Potassium chlorate (used in fireworks, flares and safety matches) forms oxygen and potassium chloride when heated.                KClO3(s) ⟶ KCl(s) + O2(g) [unbalanced]How many grams of oxygen are formed when 26.4 g of potassium chlorate is heated?

To solve this problem, we need to follow these steps:

1. Balance the chemical equation: The balanced equation for the reaction is 2KClO3(s) ⟶ 2KCl(s) + 3O2(g).

2. Calculate the molar mass of KClO3 and O2: The molar mass of KClO3 is approximately 122.55 g/mol (39.10 g/mol for K, 35.45 g/mol for Cl, and 16.00 g/mol for each of the three O atoms). The molar mass of O2 is approximately 32.00 g/mol (16.00 g/mol for each of the two O atoms).

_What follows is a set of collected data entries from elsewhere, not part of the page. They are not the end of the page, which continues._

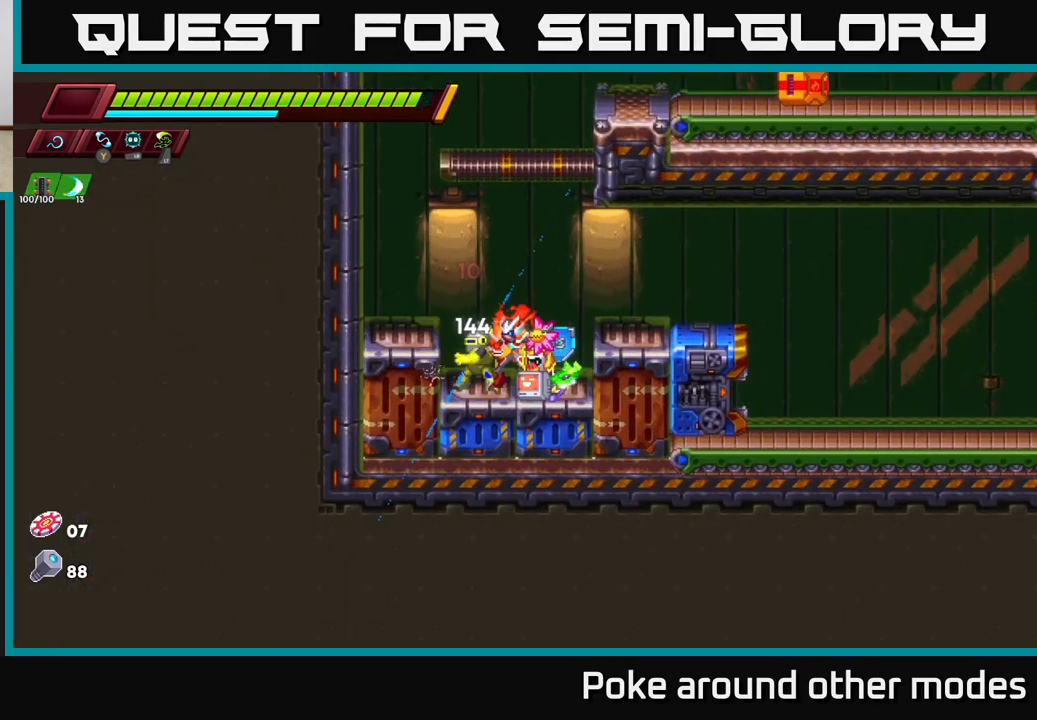
{"buttons": [], "left_stick": "center", "right_stick": "center", "events": [[100, "X", "down"], [250, "X", "up"]]}
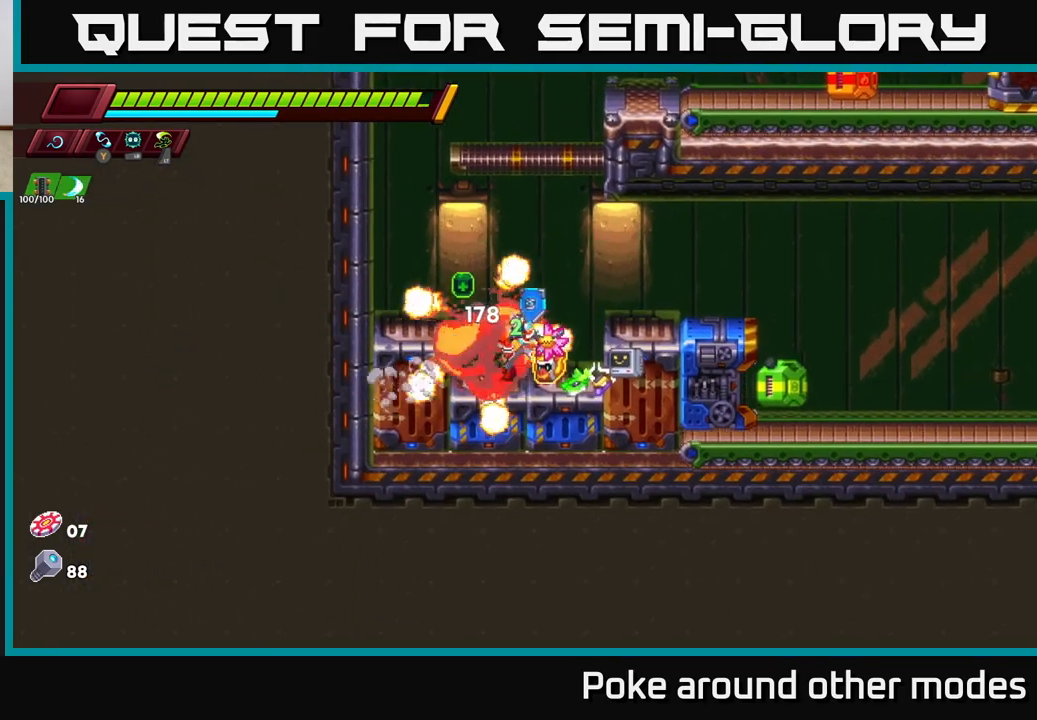
{"buttons": [], "left_stick": "left", "right_stick": "center", "events": [[17, "X", "down"], [100, "X", "up"], [100, "left_stick", "left"], [183, "A", "down"], [183, "R2", "down"], [283, "A", "up"], [283, "R2", "up"]]}
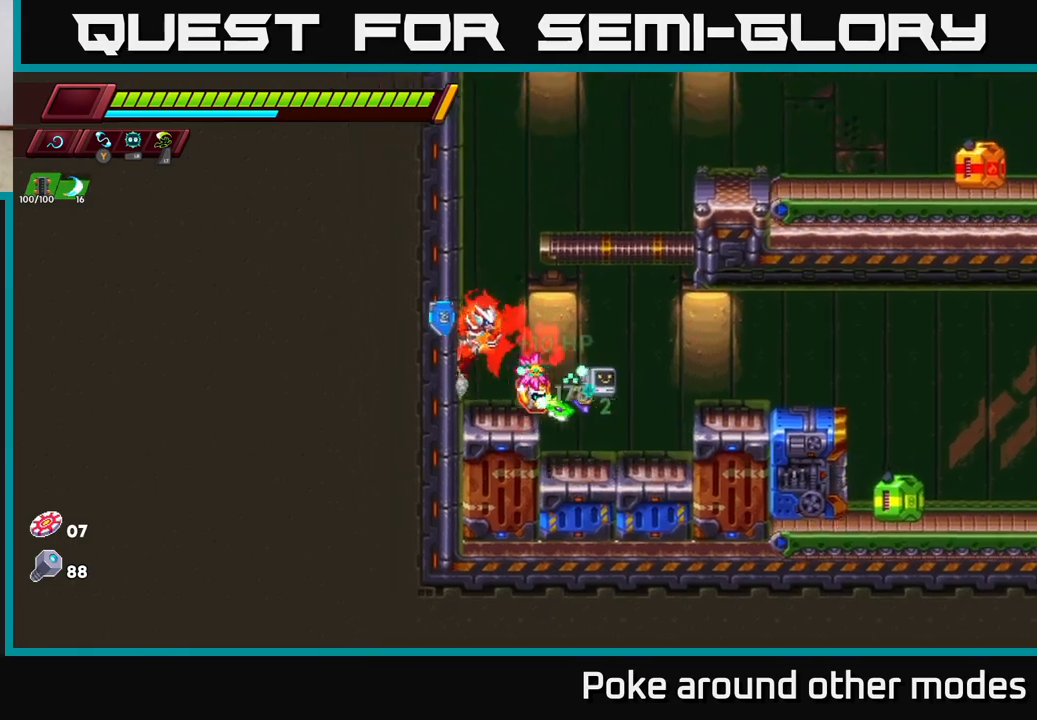
{"buttons": [], "left_stick": "right", "right_stick": "center", "events": [[17, "left_stick", "right"], [200, "A", "down"], [200, "R2", "down"], [283, "A", "up"], [300, "R2", "up"]]}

3. Convert the mass of KClO3 to moles: Using the molar mass of KClO3, we can convert the given mass of KClO3 to moles. 26.4 g KClO3 * (1 mol KClO3 / 122.55 g KClO3) = 0.215 mol KClO3.

4. Use the stoichiometry of the reaction to find the moles of O2: From the balanced chemical equation, we know that 2 moles of KClO3 produce 3 moles of O2. So, 0.215 mol KClO3 * (3 mol O2 / 2 mol KClO3) = 0.3225 mol O2.

5. Convert the moles of O2 to grams: Using the molar mass of O2, we can convert the moles of O2 to grams. 0.3225 mol O2 * (32.00 g O2 / 1 mol O2) = 10.32 g O2.

So, when 26.4 g of potassium chlorate is heated, approximately 10.32 g of oxygen are formed.